Before the population started to falter, the French language was sustained by the Catholic church. “When immigrants came, they were primarily Catholic. The motto of the churches in Maine at the time was ‘qui perd sa langue perd sa foi’ — if you lose your language, you lose your faith.”
‘qui perd sa langue, perd sa foi’
French was spoken everywhere at this time. “Mass was given in French, parochial schools were run by nuns and taught in French. Hospitals, insurances companies, and other institutions were all conducted in French,” Irwin explains. The effort to speak French in public institutions was important so that “people could really live their lives in this tight-knit community without losing key aspects of their culture that are embedded in the language.”
However, the church stopped holding such a powerful place in the community, causing the French language to lose its importance. The church’s loss of influence is considered one of the main reasons for the language’s decline, as well as the Great Depression and the aftermath of World War II.
During the Great Depression, French speakers were forced to leave their French communities to find work. “People who had set up camp and worked in the mills were forced to leave their French community with French institutions; they were forced to use more English and had less contact with other French speakers,” says Irwin.
A few decades later, many Franco-Americans chose to leave their communities, with the post-World War II era inspiring a higher quality of life. Outside of their communities, they found access to higher education and economic opportunities that were not available in their close, Francophone towns.
Despite the decline of the dialect, there have been initiatives to keep it alive. For example, social clubs exist in Van Buren and Lewiston for elderly people who grew up speaking French, allowing them to stay connected to their heritage.
Lee, a member of the Franco Center in Lewiston, Maine, grew up as a French-American. “My grandparents immigrated from Québec. When I was young, we’d always speak French at home with our parents and grandparents, never English.”
As English rose to dominance after World War II, it was considered shameful to speak French. “It was very much a home language, that was only spoken with the family and not in the way they would speak in public or in school,” confirms Irwin.
“When my parents spoke English, they had a strong French accent that many people had a hard time understanding. It wasn’t very well received,” recalls Lee.
Because French speakers were faced with so much adversity, parents wanted to “spare their children from the discrimination they faced and wanted them to be able to speak English fluently,” explains Irwin.
“At the time it was a bit shameful to speak French. Being bilingual wasn’t like it is today — it wasn’t something that was valued. But now, we’re excited to be speaking it,” states Lee.
This social club allows people like Lee to continue speaking French with other Francophones. The Franco Center in Lewiston, Maine, hosts cultural events in its beautiful performance hall, as well as French classes, clubs, and programs for children and adults. The center is decorated with French posters, as well as a sign that says “On parle français ici.” Members gather around the piano to sing French songs they remember from their childhood.

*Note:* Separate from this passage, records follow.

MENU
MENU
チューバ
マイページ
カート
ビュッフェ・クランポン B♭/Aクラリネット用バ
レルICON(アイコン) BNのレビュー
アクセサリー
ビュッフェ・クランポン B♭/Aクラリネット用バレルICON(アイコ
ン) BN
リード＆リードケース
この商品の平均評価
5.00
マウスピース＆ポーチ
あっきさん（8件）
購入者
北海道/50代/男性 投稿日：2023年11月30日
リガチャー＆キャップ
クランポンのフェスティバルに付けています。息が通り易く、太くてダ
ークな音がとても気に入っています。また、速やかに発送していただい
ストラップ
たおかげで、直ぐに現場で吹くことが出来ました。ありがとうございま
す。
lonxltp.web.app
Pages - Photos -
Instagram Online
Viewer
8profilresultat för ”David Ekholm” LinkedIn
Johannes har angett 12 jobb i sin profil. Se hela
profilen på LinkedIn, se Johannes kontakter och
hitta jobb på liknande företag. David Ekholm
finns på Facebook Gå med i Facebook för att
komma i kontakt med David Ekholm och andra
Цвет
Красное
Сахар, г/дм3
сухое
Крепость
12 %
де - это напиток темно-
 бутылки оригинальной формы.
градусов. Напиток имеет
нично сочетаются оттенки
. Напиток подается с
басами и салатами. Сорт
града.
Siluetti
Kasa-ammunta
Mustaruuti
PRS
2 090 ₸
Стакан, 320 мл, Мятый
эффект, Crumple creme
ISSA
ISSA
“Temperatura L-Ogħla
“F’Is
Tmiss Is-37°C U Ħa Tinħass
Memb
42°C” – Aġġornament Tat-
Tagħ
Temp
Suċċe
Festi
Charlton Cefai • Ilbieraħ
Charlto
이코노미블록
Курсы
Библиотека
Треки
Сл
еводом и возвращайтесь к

“French-American families were generally very musical. Our family would always sing French songs together. When we come here and sing with one another, it’s a nice reminder of when we sang songs with our families,” says Lee.
In addition to these social clubs, the language is also being revived with the influx of French-speaking refugees from Western Africa that have immigrated to Lewiston. “It’s funny because older French speakers in Maine are now connecting with French speakers from Africa,” muses Irwin. “It’s a great way for older people to keep speaking French and for refugees to be welcomed into the community.”

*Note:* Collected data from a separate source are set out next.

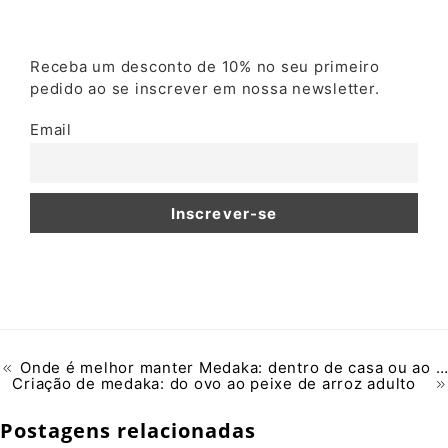
Receba um desconto de 10% no seu primeiro
pedido ao se inscrever em nossa newsletter.
Email
Onde é melhor manter Medaka: dentro de casa ou ao ar livre?
Criação de medaka: do ovo ao peixe de arroz adulto
Postagens relacionadas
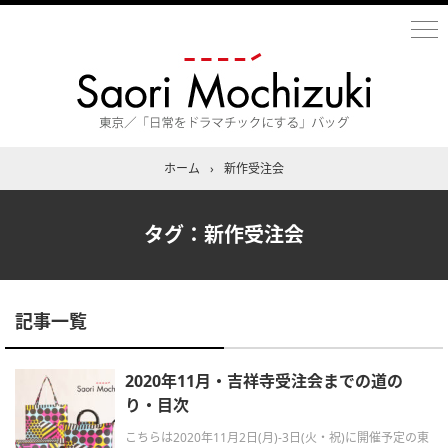
ホーム
›
新作受注会
タグ：新作受注会
記事一覧
2020年11月・吉祥寺受注会までの道の
り・目次
こちらは2020年11月2日(月)-3日(火・祝)に開催予定の東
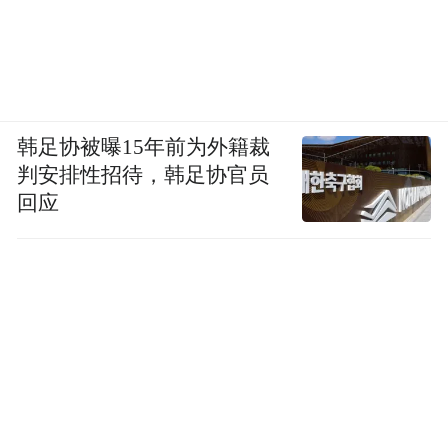
韩足协被曝15年前为外籍裁
判安排性招待，韩足协官员
回应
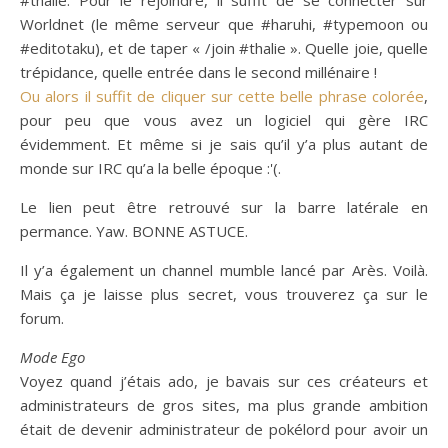
#thalie. Pour le rejoindre, il suffit de se connecter sur
Worldnet (le même serveur que #haruhi, #typemoon ou
#editotaku), et de taper « /join #thalie ». Quelle joie, quelle
trépidance, quelle entrée dans le second millénaire !
Ou alors il suffit de cliquer sur cette belle phrase colorée
,
pour peu que vous avez un logiciel qui gère IRC
évidemment. Et même si je sais qu’il y’a plus autant de
monde sur IRC qu’a la belle époque :'(.
Le lien peut être retrouvé sur la barre latérale en
permance. Yaw. BONNE ASTUCE.
Il y’a également un channel mumble lancé par Arès. Voilà.
Mais ça je laisse plus secret, vous trouverez ça sur le
forum.
Mode Ego
Voyez quand j’étais ado, je bavais sur ces créateurs et
administrateurs de gros sites, ma plus grande ambition
était de devenir administrateur de pokélord pour avoir un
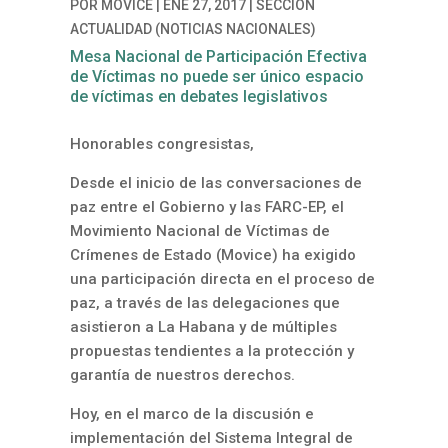
POR
MOVICE
|
ENE 27, 2017
|
SECCIÓN
ACTUALIDAD (NOTICIAS NACIONALES)
Mesa Nacional de Participación Efectiva
de Víctimas no puede ser único espacio
de víctimas en debates legislativos
Honorables congresistas,
Desde el inicio de las conversaciones de
paz entre el Gobierno y las FARC-EP, el
Movimiento Nacional de Víctimas de
Crímenes de Estado (Movice) ha exigido
una participación directa en el proceso de
paz, a través de las delegaciones que
asistieron a La Habana y de múltiples
propuestas tendientes a la protección y
garantía de nuestros derechos.
Hoy, en el marco de la discusión e
implementación del Sistema Integral de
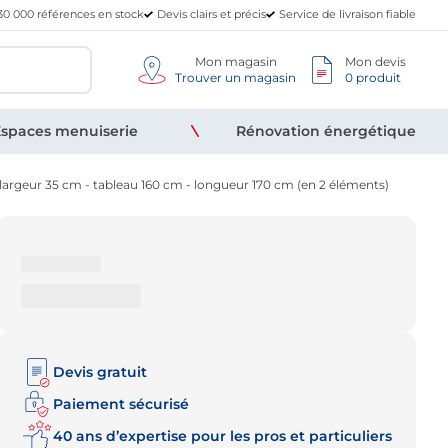
30 000 références en stock
Devis clairs et précis
Service de livraison fiable
Mon magasin
Mon devis
Trouver un magasin
0 produit
spaces menuiserie
Rénovation énergétique
 largeur 35 cm - tableau 160 cm - longueur 170 cm (en 2 éléments)
Devis gratuit
Paiement sécurisé
40 ans d’expertise pour les pros et particuliers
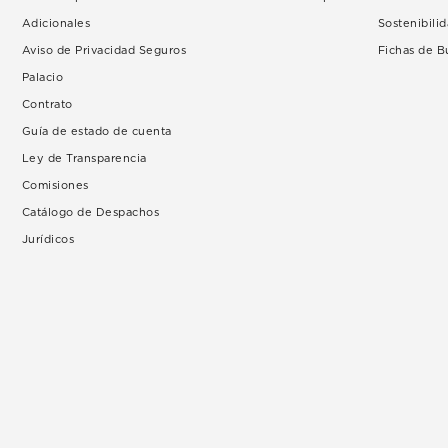
Adicionales
Sostenibili
Aviso de Privacidad Seguros
Fichas de 
Palacio
Contrato
Guía de estado de cuenta
Ley de Transparencia
Comisiones
Catálogo de Despachos
Jurídicos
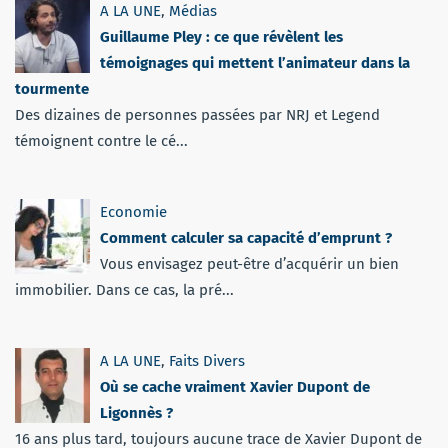
A LA UNE
,
Médias
Guillaume Pley : ce que révèlent les
témoignages qui mettent l’animateur dans la
tourmente
Des dizaines de personnes passées par NRJ et Legend
témoignent contre le cé...
Economie
Comment calculer sa capacité d’emprunt ?
Vous envisagez peut-être d’acquérir un bien
immobilier. Dans ce cas, la pré...
A LA UNE
,
Faits Divers
Où se cache vraiment Xavier Dupont de
Ligonnès ?
16 ans plus tard, toujours aucune trace de Xavier Dupont de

Although the French spoken in Maine may not be the same as it was when immigrants came from Québec, “languages are always evolving, always changing,” states Irwin. Despite its differences from Continental French and Québec French,”many scholars find it impressive that there are still Francophones in New England because normally it doesn’t last this long. It’s kind of an anomaly.”
While the social centers and French-speaking immigrants have done much to revive the language, we need to “keep talking about these communities continue celebrating the Francophones in New England, and listen to their stories,” encourages Irwin.